ZD Tech: What is RCS, the new SMS advocated by Google?


Hello everyone and welcome to ZD Tech, ZDNet’s daily editorial podcast. My name is Guillaume Serriesand today I explain to you what RCS is, the new SMS advocated by Google.

It is a messaging protocol used every day by more than 500 million people. RCS, for Rich Communication System, is the modern version of the SMS standard. It’s supported by Google through its Android model operating system, but not by Apple’s Message app, which still supports SMS.

The popularity of RCS therefore comes from the fact that this protocol is activated by default in Google Messages.

The RCS relies on the data network and not on the cellular network

But the biggest difference between RCS and SMS is that RCS relies on the data network and not on the cellular network. And it is thanks to the data that the RCS embeds its rich communication system.

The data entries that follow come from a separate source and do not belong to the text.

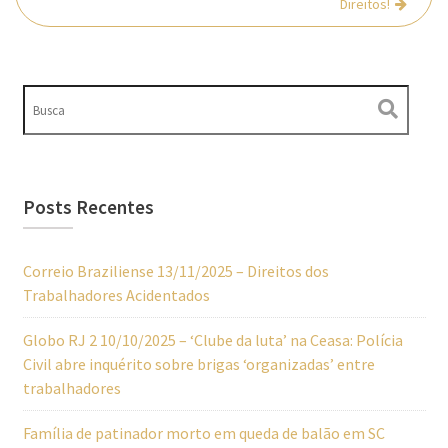
Direitos!
Posts Recentes
Correio Braziliense 13/11/2025 – Direitos dos
Trabalhadores Acidentados
Globo RJ 2 10/10/2025 – ‘Clube da luta’ na Ceasa: Polícia
Civil abre inquérito sobre brigas ‘organizadas’ entre
trabalhadores
Família de patinador morto em queda de balão em SC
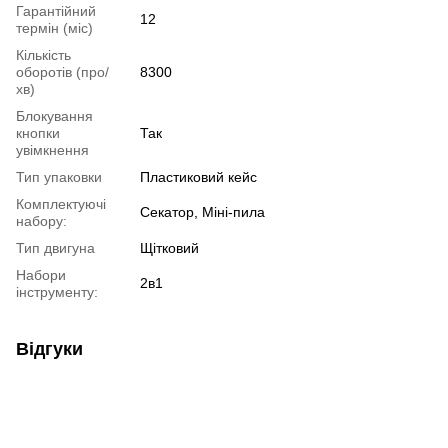
Гарантійний
12
термін (міс)
Кількість
оборотів (про/
8300
хв)
Блокування
кнопки
Так
увімкнення
Тип упаковки
Пластиковий кейс
Комплектуючі
Секатор, Міні-пила
набору:
Тип двигуна
Щітковий
Набори
2в1
інструменту:
Відгуки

Rich, because it is possible, for example, to transfer messages and their content from one user to another. Rich too, because the visuals that pass through RCS are much less compressed than in SMS.

It is also the RCS protocol that allows you to know at what time your recipient opened your message or when it begins to respond to you. Yes, this already exists in instant messengers like Facebook Messenger or Skype.

So why does Apple refuse to integrate the RCS protocol into its products?

But facing the RCS stand above all Apple and its Messages application. Last January, Google also complained that Apple was slowing down the adoption of RCS with its Messages application.

“We are not asking Apple to make iMessage available on Android,” Google said. “We’re asking Apple to support the RCS standard in Messages, just like they support the older SMS and MMS standards. »

So why does Apple refuse to integrate the RCS protocol into its products? Well, it looks like RCS is so good that it can entice younger users and their families to switch to the less expensive Android ecosystem. In any case, this was revealed by internal Apple documents made public in the context of a recent trial.

Apple, for its part, confines itself to saying that the RCS protocol is not secure enough to be worthy of integrating iPhones and iPads.

But it is not impossible that the regulators in the years to come will force, in the name of the interoperability of services, to bring the RCS protocol to all smartphones. To be continued.